▶ EXERCISE PASSAGE
Ten-year disease-free survival (DFS) was better in the chemotherapy arms (55.5% in the C arm, 48.8% in the CMF arm) than the nonchemotherapy arms (38.6% in the control arm and 35.2% in the levamisole arm).
Immunohistochemical staining of the remaining available DBCG77B tissue samples revealed that chemotherapy improved DFS in 468 non-Luminal A patients (hazard ratio [HR] 0.50), but it had no benefit in 165 Luminal A patients (HR 1.07, P < .05).
Molecular testing is the key to differentiating between breast cancer subtypes, and Luminal A subtype can be determined by adding Ki67 to the regular biomarker panel run on every breast cancer, Dr Nielsen told Medscape Medical News, adding that this test is frequently available at local pathology labs.
Subtyping is also possible using the BluePrint test from Mammaprint/Agendia or the Prosigna test from NanoString — the latter of which he helped develop (see disclosures) — although both tests are only US Food and Drug Administration-approved for risk-profiling and not subtype reporting.
"One of the limitations of this study is the chemotherapy being used doesn't include anthracyclines or taxanes which we would have included," said Dr Kaklamani.
Grumblings From the Audience
"Would a more accurate title be no benefit from CMF chemotherapy in non-endocrine treated patients with Luminal A breast cancer?" added Steve Sugarman, MD, from Memorial Sloan Kettering Cancer Center, New York, during the question period.

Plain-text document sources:

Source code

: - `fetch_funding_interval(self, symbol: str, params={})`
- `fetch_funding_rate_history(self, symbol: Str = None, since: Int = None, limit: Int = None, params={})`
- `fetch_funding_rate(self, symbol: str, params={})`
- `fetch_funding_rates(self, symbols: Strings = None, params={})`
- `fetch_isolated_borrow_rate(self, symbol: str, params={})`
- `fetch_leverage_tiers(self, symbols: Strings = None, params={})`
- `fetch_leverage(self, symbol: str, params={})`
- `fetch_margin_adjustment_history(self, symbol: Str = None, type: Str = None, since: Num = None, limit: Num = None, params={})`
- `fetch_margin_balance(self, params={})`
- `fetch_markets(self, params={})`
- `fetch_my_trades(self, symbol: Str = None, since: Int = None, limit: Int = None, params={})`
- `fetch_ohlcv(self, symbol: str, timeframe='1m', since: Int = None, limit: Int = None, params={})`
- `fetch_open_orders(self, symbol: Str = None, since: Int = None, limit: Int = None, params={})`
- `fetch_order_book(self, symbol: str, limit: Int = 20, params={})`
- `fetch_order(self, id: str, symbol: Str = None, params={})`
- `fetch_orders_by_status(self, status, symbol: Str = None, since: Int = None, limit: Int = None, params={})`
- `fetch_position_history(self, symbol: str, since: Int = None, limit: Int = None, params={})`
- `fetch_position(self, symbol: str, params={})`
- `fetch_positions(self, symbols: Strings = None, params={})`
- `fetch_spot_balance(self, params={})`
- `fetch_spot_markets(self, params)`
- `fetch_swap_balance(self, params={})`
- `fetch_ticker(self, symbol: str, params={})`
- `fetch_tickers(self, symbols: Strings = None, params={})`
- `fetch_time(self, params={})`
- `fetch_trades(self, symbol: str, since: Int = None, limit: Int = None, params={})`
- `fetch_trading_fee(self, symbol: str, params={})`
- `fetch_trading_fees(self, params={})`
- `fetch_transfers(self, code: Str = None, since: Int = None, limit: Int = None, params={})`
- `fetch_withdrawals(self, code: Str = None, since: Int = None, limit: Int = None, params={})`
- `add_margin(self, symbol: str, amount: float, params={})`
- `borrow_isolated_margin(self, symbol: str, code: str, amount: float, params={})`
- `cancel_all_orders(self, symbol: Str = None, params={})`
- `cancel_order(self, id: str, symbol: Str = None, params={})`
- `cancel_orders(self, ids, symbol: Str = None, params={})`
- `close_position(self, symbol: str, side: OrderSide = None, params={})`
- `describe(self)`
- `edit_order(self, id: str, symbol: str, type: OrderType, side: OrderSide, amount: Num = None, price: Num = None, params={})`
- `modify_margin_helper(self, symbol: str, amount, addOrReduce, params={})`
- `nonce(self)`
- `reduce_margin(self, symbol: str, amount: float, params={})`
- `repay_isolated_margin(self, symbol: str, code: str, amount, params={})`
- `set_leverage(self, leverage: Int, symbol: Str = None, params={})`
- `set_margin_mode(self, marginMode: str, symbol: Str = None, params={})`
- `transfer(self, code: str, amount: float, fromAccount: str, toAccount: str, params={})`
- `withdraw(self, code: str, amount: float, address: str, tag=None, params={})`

▶ EXERCISES TO COMPLETE
**A)** In the breast cancer article, rewrite the paragraph beginning "Immunohistochemical staining of the remaining" as a short bulleted list that keeps its main facts.
**B)** According to the breast cancer article, what was the ten-year disease-free survival in the levamisole arm?
Rely only on the breast cancer article, not on the listing.

▶ RESPONSES PER TASK
**A)**
- Remaining available DBCG77B tissue samples underwent immunohistochemical staining.
- In 468 non-Luminal A patients, chemotherapy improved DFS (HR 0.50).
- In 165 Luminal A patients, chemotherapy gave no benefit (HR 1.07, P < .05).

**B)** 35.2%